START Entries supplied
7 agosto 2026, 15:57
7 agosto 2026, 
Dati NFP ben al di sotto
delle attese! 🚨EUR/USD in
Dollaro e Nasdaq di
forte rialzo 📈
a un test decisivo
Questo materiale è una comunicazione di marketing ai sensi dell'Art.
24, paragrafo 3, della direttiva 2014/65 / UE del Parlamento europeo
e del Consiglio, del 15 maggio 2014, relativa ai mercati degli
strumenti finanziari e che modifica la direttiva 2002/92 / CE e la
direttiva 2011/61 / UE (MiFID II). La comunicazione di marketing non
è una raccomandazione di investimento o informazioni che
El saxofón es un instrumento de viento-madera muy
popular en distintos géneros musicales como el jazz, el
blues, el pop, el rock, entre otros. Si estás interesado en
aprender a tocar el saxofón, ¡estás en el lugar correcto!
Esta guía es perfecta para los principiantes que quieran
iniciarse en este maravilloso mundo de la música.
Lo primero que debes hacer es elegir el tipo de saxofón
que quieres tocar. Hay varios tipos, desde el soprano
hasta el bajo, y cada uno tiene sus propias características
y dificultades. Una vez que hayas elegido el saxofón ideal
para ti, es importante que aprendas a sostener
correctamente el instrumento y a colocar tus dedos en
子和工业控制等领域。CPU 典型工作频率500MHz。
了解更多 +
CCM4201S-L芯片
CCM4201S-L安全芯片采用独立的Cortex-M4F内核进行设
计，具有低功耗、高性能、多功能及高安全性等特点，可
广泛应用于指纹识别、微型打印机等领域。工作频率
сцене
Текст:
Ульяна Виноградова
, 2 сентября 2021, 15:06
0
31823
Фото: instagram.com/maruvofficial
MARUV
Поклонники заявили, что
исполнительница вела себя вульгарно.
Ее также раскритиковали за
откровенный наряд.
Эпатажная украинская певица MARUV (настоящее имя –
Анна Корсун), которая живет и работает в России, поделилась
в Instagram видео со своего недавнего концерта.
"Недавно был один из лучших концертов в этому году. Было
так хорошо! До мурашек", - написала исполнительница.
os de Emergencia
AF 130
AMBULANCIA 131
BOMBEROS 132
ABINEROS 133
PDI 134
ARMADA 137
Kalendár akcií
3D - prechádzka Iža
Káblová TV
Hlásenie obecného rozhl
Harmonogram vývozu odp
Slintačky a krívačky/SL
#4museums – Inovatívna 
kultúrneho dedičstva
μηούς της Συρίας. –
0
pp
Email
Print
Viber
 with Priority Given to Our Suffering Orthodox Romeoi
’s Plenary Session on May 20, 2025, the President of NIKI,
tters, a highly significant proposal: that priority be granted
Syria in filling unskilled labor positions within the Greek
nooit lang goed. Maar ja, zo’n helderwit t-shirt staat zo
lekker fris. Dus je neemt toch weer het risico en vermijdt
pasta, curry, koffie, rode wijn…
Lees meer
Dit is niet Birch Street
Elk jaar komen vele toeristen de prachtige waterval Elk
END Entries supplied
▶ **What you should do**:
Would you please transcribe the lines above exactly, starting with the first line of the material and ending with the line that has "24, paragrafo 3, della"?

▶ **Exercise solution**:
7 agosto 2026, 15:57
7 agosto 2026, 
Dati NFP ben al di sotto
delle attese! 🚨EUR/USD in
Dollaro e Nasdaq di
forte rialzo 📈
a un test decisivo
Questo materiale è una comunicazione di marketing ai sensi dell'Art.
24, paragrafo 3, della direttiva 2014/65 / UE del Parlamento europeo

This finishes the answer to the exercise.